• [Try it]:
Return only those lines of the listing that hold the word "space".

• [Record excerpts]:
────

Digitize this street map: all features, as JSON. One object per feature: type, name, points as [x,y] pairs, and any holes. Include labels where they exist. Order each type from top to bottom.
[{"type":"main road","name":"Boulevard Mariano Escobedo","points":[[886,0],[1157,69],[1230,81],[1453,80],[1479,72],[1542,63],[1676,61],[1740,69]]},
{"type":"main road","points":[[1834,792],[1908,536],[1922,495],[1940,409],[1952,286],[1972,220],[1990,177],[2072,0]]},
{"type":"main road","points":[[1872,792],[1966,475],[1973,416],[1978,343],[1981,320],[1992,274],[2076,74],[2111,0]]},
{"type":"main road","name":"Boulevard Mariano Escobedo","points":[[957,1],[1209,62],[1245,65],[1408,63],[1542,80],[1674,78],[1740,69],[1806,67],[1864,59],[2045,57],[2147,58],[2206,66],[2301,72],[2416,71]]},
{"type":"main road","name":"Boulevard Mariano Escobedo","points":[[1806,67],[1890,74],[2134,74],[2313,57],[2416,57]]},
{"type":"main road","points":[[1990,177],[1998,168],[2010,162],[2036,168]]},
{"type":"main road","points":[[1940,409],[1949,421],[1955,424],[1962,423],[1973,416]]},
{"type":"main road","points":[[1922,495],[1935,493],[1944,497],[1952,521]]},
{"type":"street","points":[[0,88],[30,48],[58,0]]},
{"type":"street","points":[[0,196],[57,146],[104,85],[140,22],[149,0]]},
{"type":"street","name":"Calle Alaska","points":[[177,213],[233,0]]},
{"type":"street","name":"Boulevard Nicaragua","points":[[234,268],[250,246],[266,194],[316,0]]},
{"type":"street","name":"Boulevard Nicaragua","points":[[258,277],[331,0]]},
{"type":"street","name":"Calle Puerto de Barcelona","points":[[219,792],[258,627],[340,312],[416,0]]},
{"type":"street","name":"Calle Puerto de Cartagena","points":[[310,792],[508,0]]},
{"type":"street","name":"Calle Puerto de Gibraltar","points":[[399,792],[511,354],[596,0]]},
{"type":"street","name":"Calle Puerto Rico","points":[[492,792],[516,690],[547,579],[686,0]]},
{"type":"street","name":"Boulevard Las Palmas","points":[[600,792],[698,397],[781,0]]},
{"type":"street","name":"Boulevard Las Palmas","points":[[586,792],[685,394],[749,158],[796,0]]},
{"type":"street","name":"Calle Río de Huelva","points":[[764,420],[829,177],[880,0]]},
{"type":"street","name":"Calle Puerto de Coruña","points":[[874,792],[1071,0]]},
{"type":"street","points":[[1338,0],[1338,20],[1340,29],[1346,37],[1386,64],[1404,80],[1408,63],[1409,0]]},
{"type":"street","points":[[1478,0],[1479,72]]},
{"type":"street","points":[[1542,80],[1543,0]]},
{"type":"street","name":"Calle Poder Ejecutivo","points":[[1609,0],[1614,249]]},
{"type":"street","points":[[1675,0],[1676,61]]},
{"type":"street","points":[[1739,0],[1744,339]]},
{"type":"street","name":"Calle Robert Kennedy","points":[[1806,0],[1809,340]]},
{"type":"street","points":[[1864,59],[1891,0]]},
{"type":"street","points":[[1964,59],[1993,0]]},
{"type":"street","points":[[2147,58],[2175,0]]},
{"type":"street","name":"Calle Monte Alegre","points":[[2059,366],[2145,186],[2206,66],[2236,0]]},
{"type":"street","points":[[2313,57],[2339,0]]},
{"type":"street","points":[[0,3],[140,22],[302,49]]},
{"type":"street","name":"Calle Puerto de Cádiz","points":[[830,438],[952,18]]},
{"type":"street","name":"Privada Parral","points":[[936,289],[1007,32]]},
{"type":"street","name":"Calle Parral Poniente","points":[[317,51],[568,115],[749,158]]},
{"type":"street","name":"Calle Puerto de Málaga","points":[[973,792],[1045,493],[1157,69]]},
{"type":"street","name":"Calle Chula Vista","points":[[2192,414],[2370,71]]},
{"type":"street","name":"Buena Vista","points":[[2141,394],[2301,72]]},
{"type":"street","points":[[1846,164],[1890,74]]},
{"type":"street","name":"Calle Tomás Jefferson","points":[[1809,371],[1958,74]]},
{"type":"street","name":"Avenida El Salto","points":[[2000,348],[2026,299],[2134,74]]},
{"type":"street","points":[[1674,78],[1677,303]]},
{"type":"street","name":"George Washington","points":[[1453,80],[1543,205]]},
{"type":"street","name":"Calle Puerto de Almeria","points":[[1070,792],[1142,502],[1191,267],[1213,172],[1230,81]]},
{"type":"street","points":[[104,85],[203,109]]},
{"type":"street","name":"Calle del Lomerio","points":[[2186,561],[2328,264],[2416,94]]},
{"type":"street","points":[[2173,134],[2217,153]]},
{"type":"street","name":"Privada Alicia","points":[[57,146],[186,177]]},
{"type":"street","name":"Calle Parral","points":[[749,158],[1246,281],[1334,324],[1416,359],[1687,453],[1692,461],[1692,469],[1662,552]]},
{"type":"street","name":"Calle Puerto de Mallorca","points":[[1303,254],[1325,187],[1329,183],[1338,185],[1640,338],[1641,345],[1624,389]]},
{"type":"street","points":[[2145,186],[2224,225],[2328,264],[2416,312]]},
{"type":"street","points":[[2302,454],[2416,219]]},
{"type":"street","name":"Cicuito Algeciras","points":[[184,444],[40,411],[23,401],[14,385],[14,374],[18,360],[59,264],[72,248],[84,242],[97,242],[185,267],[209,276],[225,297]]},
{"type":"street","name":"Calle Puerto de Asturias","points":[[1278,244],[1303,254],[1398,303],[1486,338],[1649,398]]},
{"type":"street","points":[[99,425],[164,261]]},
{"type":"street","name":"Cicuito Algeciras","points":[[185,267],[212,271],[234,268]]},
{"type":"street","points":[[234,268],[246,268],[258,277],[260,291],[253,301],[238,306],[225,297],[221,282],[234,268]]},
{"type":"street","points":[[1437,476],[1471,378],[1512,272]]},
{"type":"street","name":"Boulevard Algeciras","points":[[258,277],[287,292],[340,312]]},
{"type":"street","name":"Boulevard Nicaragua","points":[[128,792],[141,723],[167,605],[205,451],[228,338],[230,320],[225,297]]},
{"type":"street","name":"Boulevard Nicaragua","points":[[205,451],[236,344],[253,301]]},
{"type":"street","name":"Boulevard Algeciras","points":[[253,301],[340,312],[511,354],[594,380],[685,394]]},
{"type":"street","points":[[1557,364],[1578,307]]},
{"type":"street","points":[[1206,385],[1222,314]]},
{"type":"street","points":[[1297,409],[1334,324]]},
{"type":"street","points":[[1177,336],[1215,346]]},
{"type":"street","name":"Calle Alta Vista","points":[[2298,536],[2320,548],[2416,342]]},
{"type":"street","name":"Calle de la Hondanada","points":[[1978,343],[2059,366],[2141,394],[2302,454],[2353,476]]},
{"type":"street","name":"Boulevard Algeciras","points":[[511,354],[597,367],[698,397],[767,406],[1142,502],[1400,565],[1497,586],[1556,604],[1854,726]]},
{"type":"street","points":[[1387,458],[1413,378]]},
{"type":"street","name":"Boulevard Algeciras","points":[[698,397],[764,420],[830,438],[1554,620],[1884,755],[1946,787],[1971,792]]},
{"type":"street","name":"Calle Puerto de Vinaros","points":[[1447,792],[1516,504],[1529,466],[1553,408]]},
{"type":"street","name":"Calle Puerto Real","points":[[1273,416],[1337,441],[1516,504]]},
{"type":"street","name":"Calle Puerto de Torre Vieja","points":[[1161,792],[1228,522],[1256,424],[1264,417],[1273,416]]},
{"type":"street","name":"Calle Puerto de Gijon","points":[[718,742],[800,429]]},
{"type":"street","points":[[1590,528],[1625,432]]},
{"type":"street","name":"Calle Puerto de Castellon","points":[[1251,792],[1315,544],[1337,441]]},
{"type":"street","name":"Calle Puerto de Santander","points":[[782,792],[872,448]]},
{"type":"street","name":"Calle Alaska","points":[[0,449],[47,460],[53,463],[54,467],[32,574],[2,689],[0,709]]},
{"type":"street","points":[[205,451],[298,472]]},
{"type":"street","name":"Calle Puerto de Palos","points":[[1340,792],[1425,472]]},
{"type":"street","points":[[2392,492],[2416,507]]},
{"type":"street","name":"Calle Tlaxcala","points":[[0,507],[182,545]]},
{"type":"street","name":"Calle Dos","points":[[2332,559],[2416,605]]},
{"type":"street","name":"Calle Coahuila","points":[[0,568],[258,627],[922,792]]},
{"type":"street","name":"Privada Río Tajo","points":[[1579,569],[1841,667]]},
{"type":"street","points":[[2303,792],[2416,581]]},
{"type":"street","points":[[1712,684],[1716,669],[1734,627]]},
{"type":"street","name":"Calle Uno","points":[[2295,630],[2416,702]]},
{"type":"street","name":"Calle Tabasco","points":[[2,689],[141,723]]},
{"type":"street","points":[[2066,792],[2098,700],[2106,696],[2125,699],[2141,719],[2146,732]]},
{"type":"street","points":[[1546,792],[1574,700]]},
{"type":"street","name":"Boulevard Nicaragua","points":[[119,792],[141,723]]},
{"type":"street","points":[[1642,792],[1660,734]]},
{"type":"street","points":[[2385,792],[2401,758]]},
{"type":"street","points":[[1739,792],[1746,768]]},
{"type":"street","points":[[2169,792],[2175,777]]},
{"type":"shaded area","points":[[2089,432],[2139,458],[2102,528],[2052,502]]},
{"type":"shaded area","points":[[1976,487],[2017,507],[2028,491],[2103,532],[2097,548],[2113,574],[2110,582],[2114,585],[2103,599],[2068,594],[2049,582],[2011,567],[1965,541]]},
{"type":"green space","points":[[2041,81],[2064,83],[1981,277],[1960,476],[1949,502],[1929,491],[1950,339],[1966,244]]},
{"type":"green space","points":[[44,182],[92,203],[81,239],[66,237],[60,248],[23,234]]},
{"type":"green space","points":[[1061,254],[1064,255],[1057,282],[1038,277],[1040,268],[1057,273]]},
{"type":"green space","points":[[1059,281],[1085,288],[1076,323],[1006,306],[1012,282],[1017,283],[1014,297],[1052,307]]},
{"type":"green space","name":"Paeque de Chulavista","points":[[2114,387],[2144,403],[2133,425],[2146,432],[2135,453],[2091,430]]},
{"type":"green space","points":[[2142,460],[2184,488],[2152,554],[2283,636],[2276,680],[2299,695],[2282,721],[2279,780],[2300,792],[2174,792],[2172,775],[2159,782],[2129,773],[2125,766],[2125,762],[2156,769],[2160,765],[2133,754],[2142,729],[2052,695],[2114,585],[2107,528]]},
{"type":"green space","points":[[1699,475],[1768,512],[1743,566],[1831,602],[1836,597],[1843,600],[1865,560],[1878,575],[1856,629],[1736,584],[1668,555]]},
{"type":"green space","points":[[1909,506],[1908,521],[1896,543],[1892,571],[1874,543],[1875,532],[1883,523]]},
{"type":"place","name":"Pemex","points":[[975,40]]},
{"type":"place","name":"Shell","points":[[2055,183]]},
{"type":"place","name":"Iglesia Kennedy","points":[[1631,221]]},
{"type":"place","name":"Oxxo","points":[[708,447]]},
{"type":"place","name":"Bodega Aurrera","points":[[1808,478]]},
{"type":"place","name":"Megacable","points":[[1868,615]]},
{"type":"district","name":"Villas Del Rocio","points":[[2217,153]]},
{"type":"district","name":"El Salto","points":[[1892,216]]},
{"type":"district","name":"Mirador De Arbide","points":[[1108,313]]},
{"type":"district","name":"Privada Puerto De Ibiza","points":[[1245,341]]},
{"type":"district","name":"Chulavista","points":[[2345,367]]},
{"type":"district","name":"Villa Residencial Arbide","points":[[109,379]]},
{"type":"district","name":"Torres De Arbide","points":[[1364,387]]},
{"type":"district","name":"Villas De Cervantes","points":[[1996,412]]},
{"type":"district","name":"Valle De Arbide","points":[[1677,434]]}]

────

• [Exercise output]:
{"type":"green space","points":[[2041,81],[2064,83],[1981,277],[1960,476],[1949,502],[1929,491],[1950,339],[1966,244]]},
{"type":"green space","points":[[44,182],[92,203],[81,239],[66,237],[60,248],[23,234]]},
{"type":"green space","points":[[1061,254],[1064,255],[1057,282],[1038,277],[1040,268],[1057,273]]},
{"type":"green space","points":[[1059,281],[1085,288],[1076,323],[1006,306],[1012,282],[1017,283],[1014,297],[1052,307]]},
{"type":"green space","name":"Paeque de Chulavista","points":[[2114,387],[2144,403],[2133,425],[2146,432],[2135,453],[2091,430]]},
{"type":"green space","points":[[2142,460],[2184,488],[2152,554],[2283,636],[2276,680],[2299,695],[2282,721],[2279,780],[2300,792],[2174,792],[2172,775],[2159,782],[2129,773],[2125,766],[2125,762],[2156,769],[2160,765],[2133,754],[2142,729],[2052,695],[2114,585],[2107,528]]},
{"type":"green space","points":[[1699,475],[1768,512],[1743,566],[1831,602],[1836,597],[1843,600],[1865,560],[1878,575],[1856,629],[1736,584],[1668,555]]},
{"type":"green space","points":[[1909,506],[1908,521],[1896,543],[1892,571],[1874,543],[1875,532],[1883,523]]},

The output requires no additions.